Friday, March 23, 2012

Judging the Unclean

I woke up feeling disoriented. Within a couple of seconds I realized that I was in my bedroom at home, having just spent the night in my own bed for the first time in two years. I looked at the nearby alarm clock and saw that it was nearly 10 am.

The previous evening had brought a joyous reunion with my family after a long flight, the last leg of which was very stormy. It was dark as we headed home, but I could tell that parts of town had changed. When I walked into the house, everything seemed the same but different. The colors were much more vivid than I remembered. I was suffering from a nasty cold, which had made flying unpleasant. But I was glad to be home.

After rolling out of bed, I went upstairs and found the house eerily quiet. Nobody else was home. It was the first time I had been by myself in two years. I found something to eat for breakfast. As I was finishing up, the phone rang. I answered and heard the voice of an old friend asking about my plans.

Having arrived home a few weeks after the start of the school term, it would be a couple of months before I could return to college. Since I had nothing lined up for that time, my friend asked if I would consider working with him delivering waterbeds in the meantime. Waterbeds were all the rage at the time. Any honest work is good work, so I accepted. It felt good to be employed only hours after returning home.

The next morning I met my friend at the waterbed store and began a few weeks of interesting education. The store owner had been a minor league baseball star. He had a De Tomaso Pantera sports car. He loved the fast life, but it eventually caught up with him. Less than a year after I returned to school, the owner was arrested for dealing cocaine. He ended up losing everything.

I quickly learned the waterbed delivery trade. Going into people's homes and setting up beds was an educational experience. I remember setting up a huge king size bed in a tiny apartment near an air force base. When we were done, you could truly call the room a bedroom, because nothing else could fit.

We delivered beds at the homes of wealthy people. One family that bought new beds for every child in the family had a real pipe organ built into their living room. They let me play a couple of songs on the organ. Some of these well heeled folks were gracious; others were snobby.

Most of the homes we visited were middle class homes, but we also set up beds in homes that probably should have been condemned. It bothered me that most of these people bought the beds on high interest rate credit. Some of these people were just getting started in life. Others seemed to lack the capacity to properly manage a household.

I recall going into one small home that was built of cinder block. Tidiness was clearly not these people's forte. There was ample evidence scattered about of their familiarity with adult beverages. The master bedroom was decorated in blacks and dark reds with mirrors on the ceiling. The mirrors may have been the most valuable part of the home prior to the bed being installed.

We made a little small talk with the lady of the house, who looked very much like an aging street walker. Then we went to work setting up the bed on deep shag carpet that had not seen a vacuum cleaner in years. I wondered what the woman's shirtless husband was doing at home at that time of day. Without our asking, she volunteered that he was out of work. I wondered where they got the money for the bed.

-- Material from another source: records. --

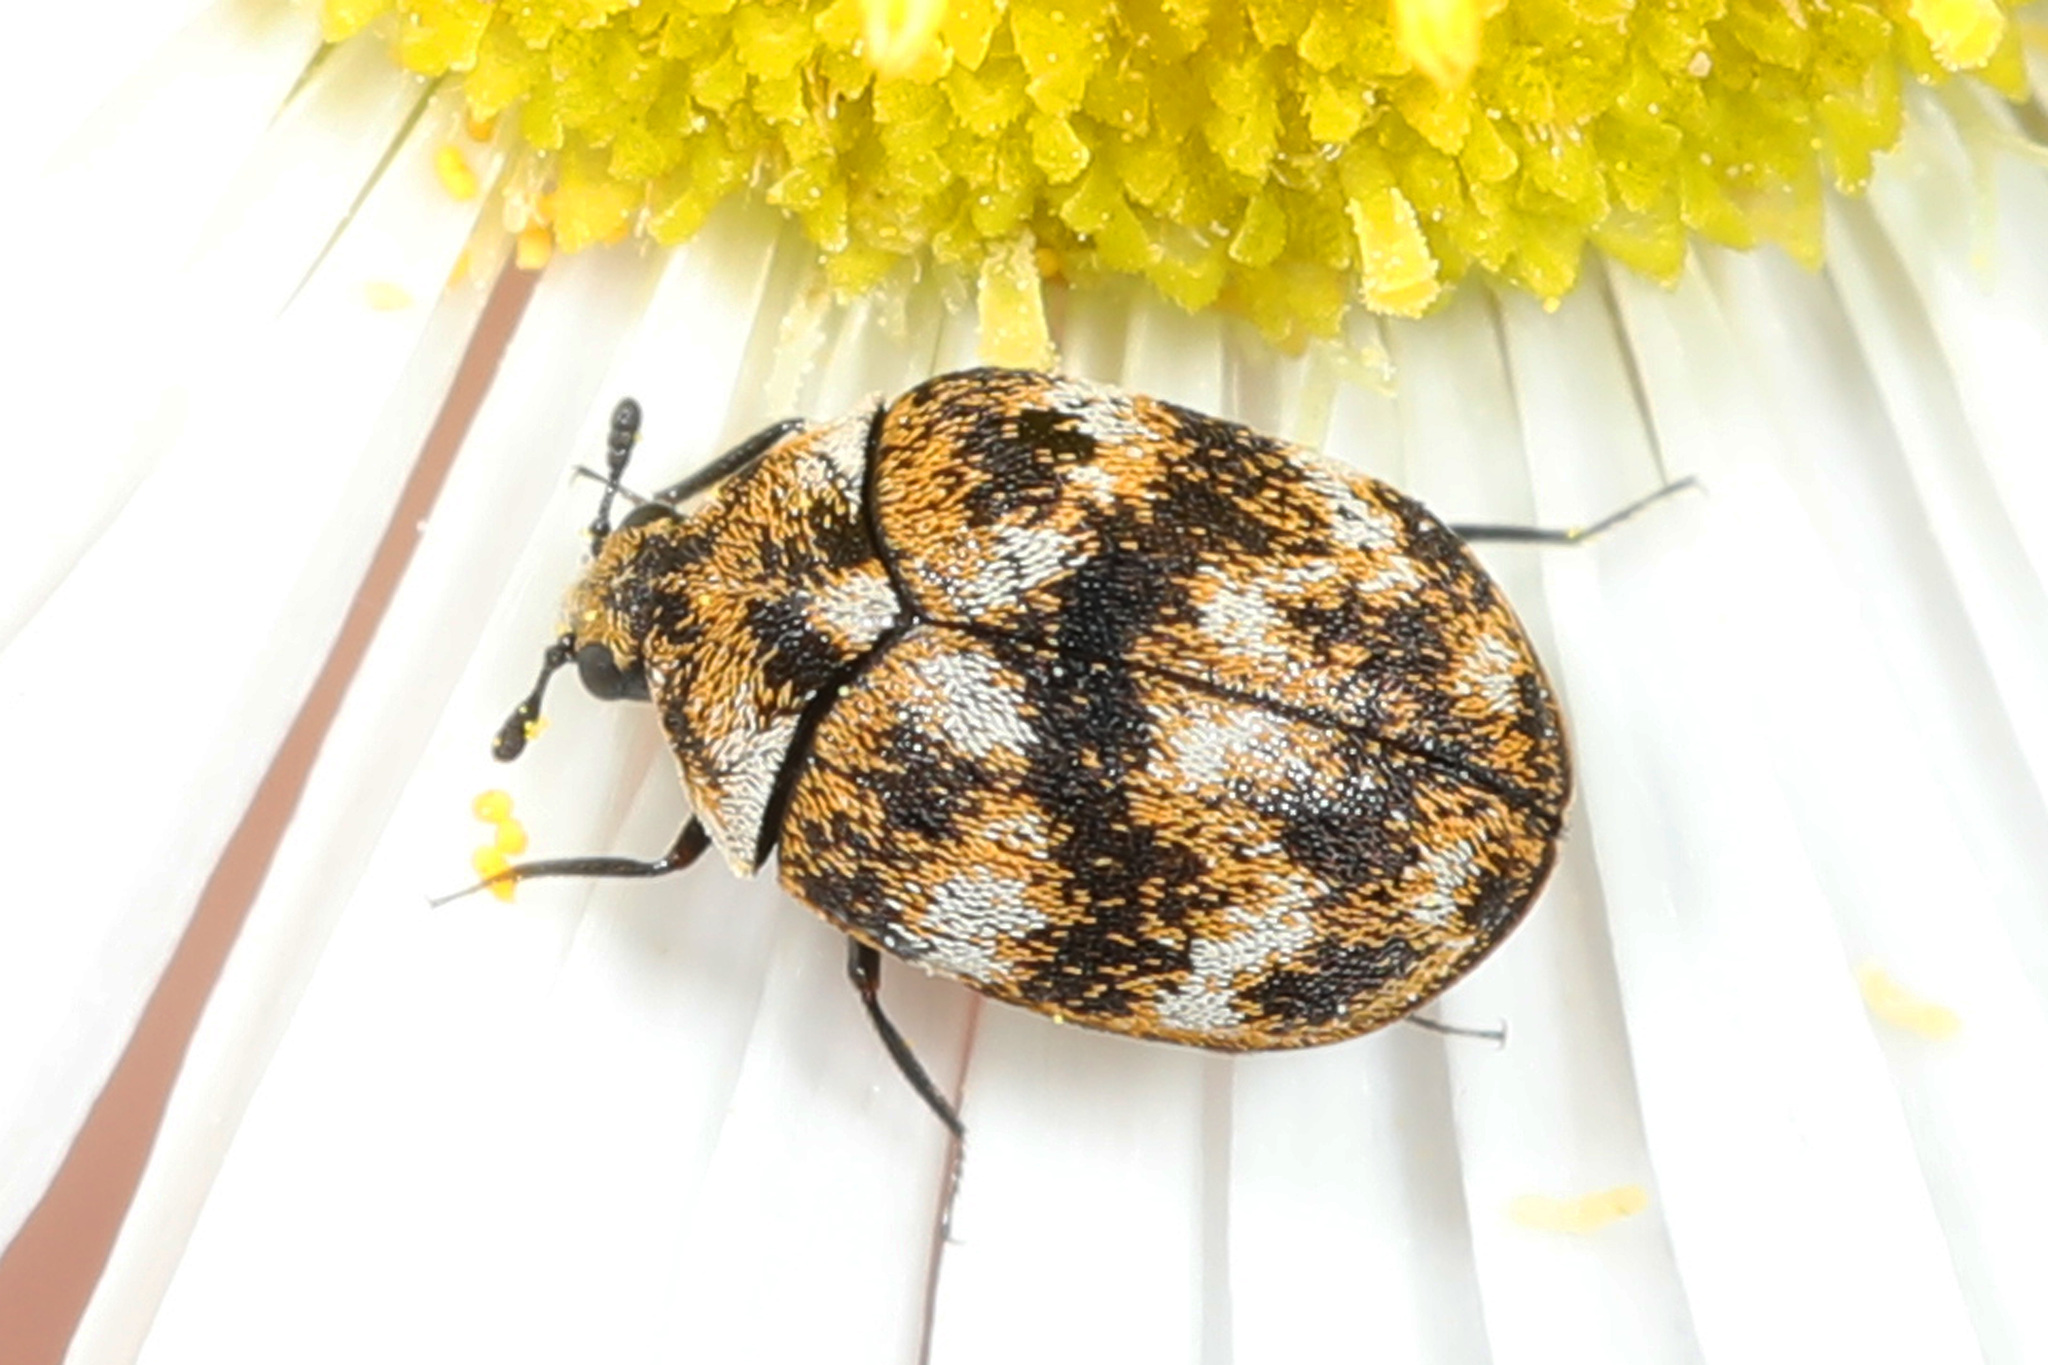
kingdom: Animalia
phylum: Arthropoda
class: Insecta
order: Coleoptera
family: Dermestidae
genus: Anthrenus
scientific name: Anthrenus verbasci
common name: Varied carpet beetle
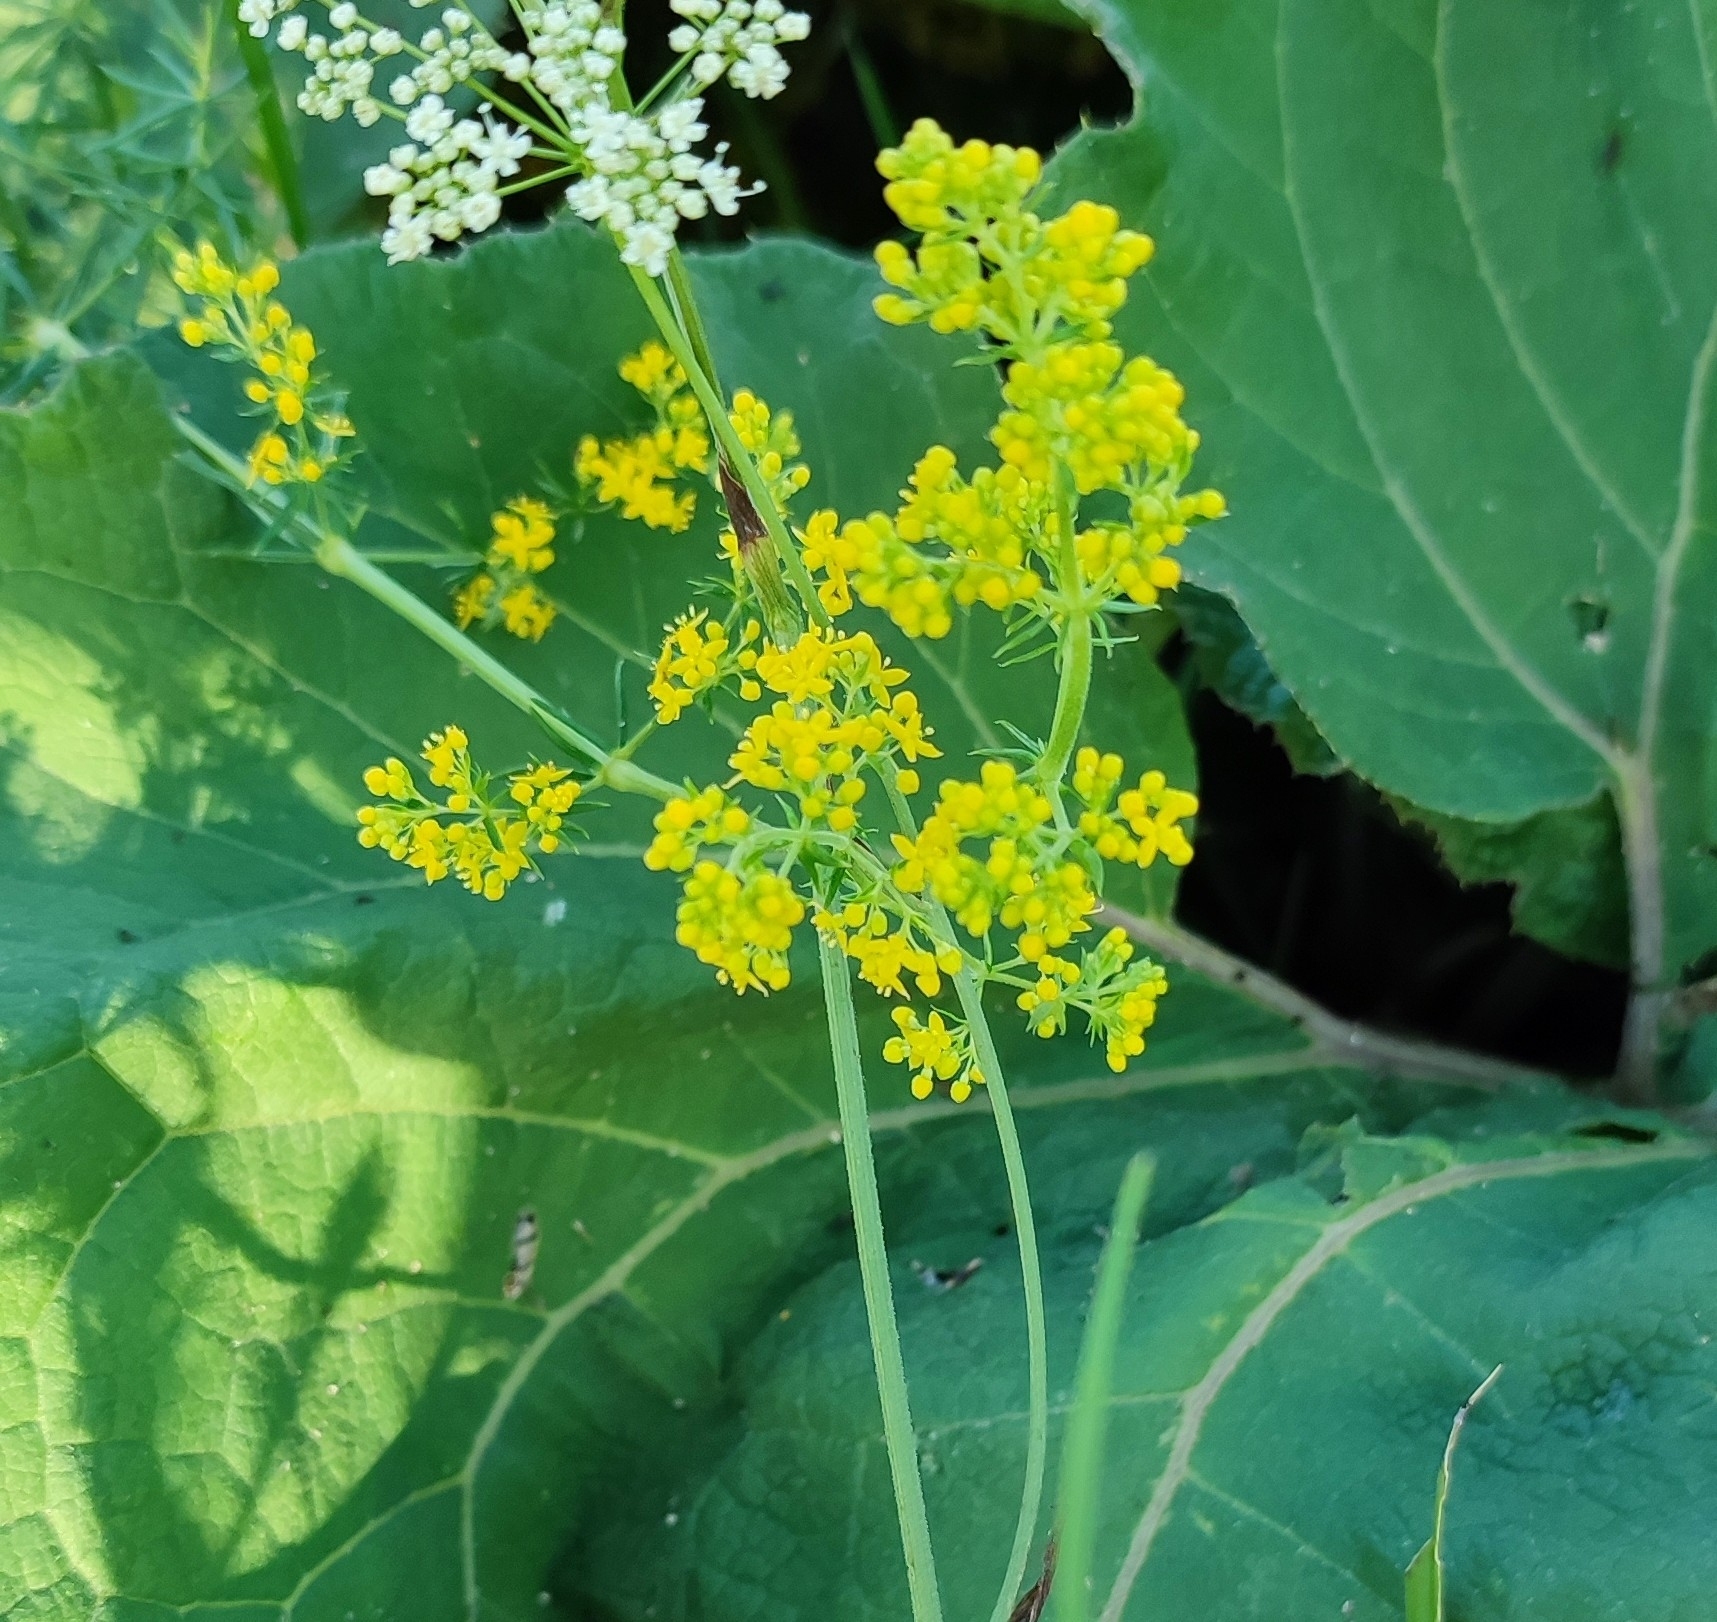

As we were packing up our gear, I noticed a garish painting of Jesus on black velvet above a faux fireplace mantle. The framed picture was sandwiched between two spent tequila bottles. The dissonance of this ensemble was pretty shocking to me. In my mind I wondered why these people would bother to hang a picture of Jesus, while they seemed to be making no effort to follow him.

During my two-month stint delivering waterbeds, I helped set up beds in all kinds of homes. Most of them left no lasting memory. But I still occasionally find myself returning in my mind to the little cinder block dump and the painting on black velvet background.

I now realize that I judged these people rather harshly. I knew so little about them. While I would not have wanted to live as they did, I really have no idea how or why they got to that point or what they might have been doing to improve themselves. Perhaps having a picture of Jesus displayed in their home was part of their effort at self improvement. I'll never know. At any rate, it was not my place to pompously judge them.

Maybe I return to this spot in my memory because I am still far from being free of the sin of unrighteously judging my fellow men. Being a sinner myself, perhaps my heart is like that nasty little hovel with a picture of the Savior hung on the wall.

Any good Christian will tell you that only Christ can cleanse us and build a mansion for himself in our hearts. But we have to let him do that. He will never force his way into anyone's heart. I believe that he is willing to cleanse anyone that will let him in.

Since each that lets the Savior into his life begins his journey from a unique place, it is pointless to compare our location with anyone else that is on this path. Instead, we should be ready to help others progress on their journey. I think that focusing on doing this will likely render condemnation of others unnecessary.